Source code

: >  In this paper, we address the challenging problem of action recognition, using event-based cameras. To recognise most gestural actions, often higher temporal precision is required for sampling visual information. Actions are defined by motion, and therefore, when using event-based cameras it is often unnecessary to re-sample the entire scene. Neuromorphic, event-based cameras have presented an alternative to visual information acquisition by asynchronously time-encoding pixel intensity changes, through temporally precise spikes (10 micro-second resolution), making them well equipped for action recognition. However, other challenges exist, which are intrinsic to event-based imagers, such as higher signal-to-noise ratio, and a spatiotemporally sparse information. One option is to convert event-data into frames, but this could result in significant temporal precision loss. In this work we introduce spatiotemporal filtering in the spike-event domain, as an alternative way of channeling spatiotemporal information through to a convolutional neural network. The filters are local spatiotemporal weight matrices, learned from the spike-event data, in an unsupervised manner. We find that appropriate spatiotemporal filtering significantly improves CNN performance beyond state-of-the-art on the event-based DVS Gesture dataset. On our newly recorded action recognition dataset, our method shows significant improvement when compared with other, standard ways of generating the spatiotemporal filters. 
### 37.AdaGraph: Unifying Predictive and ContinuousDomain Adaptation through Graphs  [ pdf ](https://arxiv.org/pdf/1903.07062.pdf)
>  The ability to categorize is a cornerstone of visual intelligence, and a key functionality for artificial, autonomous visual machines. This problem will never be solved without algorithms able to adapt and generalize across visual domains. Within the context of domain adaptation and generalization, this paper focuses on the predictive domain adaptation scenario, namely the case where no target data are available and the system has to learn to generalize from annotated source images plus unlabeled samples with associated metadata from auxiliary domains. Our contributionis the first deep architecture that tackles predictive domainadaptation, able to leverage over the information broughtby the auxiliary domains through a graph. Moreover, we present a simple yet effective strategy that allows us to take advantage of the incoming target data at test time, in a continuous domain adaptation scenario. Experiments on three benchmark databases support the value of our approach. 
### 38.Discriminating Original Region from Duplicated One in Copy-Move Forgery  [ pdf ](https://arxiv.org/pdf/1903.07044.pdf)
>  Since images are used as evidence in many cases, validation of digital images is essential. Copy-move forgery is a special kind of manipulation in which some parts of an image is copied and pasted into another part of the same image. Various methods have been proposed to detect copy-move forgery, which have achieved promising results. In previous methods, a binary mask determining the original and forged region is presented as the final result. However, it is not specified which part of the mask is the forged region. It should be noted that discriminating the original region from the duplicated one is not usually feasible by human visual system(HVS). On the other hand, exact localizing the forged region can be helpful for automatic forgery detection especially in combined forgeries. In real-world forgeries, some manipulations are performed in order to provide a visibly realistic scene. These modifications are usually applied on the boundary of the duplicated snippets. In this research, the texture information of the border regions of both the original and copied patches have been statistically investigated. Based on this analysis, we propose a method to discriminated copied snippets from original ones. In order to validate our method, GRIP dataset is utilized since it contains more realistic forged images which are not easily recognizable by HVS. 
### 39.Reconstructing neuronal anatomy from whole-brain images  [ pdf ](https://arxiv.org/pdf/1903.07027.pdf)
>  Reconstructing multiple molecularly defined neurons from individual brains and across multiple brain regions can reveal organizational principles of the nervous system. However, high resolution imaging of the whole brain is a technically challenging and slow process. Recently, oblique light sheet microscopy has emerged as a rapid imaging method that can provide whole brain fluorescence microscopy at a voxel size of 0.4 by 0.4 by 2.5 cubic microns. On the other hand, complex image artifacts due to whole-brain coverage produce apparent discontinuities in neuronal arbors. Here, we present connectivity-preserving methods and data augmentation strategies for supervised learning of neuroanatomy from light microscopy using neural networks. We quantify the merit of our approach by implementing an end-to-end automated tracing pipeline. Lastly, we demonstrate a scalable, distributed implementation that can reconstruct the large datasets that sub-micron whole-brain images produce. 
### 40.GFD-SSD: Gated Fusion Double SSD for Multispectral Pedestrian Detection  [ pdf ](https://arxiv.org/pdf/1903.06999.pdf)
+===+
- [What you are asked to do] Report each line of the material above that contains the word "neuronal", copying it in full.

- [Answer section]
### 39.Reconstructing neuronal anatomy from whole-brain images  [ pdf ](https://arxiv.org/pdf/1903.07027.pdf)
>  Reconstructing multiple molecularly defined neurons from individual brains and across multiple brain regions can reveal organizational principles of the nervous system. However, high resolution imaging of the whole brain is a technically challenging and slow process. Recently, oblique light sheet microscopy has emerged as a rapid imaging method that can provide whole brain fluorescence microscopy at a voxel size of 0.4 by 0.4 by 2.5 cubic microns. On the other hand, complex image artifacts due to whole-brain coverage produce apparent discontinuities in neuronal arbors. Here, we present connectivity-preserving methods and data augmentation strategies for supervised learning of neuroanatomy from light microscopy using neural networks. We quantify the merit of our approach by implementing an end-to-end automated tracing pipeline. Lastly, we demonstrate a scalable, distributed implementation that can reconstruct the large datasets that sub-micron whole-brain images produce. 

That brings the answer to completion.